1. Hands All Over Everything

First of all, let’s not forget about that customer dynamic that happens in a retail store. A customer walks in, and you have no idea where they have been prior to visiting your store, nor in particular where their hands have been. The customer then walks around, picking up several different items and inspecting them before returning them to the shelves or racks. That places all the collected germs of each customer’s hands on any and all touched products and surfaces.

Their hands also touch the shopping carts, baskets, the screens and other buttons on the self-service checkouts, if your store has them…and that’s before we get to the various door handles that are touched as they come in and out. It’s not as though customers are trying to make a mess, and much of what they leave is invisible to the naked eye, of course, but it means any retail space is essentially as dirty as the average person’s hands.

2. Dirt Via Shoes

Another source of contaminants is customers’ feet. Unlike when they get home, they don’t remove their shoes at the door. Customers wear outdoor shoes in the store, bringing in dust, mud and dirt, bits of gravel, and worse. This gets embedded into carpets and flooring, and can linger there for the whole day, possibly getting pushed around, under shelving units and in hard-to-reach spots for the daily vacuuming job.

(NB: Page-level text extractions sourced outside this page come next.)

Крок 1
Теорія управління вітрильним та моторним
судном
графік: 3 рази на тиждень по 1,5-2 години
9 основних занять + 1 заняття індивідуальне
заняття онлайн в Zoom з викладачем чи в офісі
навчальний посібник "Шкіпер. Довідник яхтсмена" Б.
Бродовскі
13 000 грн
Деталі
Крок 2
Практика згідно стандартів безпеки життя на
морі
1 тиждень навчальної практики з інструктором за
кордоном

3. A Failure to Wash Hands

If your retail space has an in-store bathroom for customers, then how sure can you be that everyone who uses it is washing their hands? You might have a strict policy for employees, but you just can’t ever get the same results when it comes to customers. Some are in a hurry, some forget, some just don’t feel like it. This exacerbates problems that we described in the first section above.

4. Trapped Grime

When dust, dirt, and other contaminants get trapped in the tight corners, nooks and crannies of a store, sometimes completely out of sight, they can start to generate other problems such as bad smells or even the growth of mould. Many customers report that one of the most off-putting things about a retail space is when it has a bad smell in it. What often happens is that stores may look clean, but when more thorough periodic deep cleaning isn’t carried out in the darker corners of the store, it can start to put people off and create problems for a business.

5. Poor Cleaning of Restrooms 

We mentioned bathrooms above and how customers bring their germs in and out of these spaces, but what about the bathrooms themselves? It’s easy to make a bathroom look relatively clean, but how clean is it in reality? Beware of bar soap, uncovered toilet seats, as well as the condition of door handles.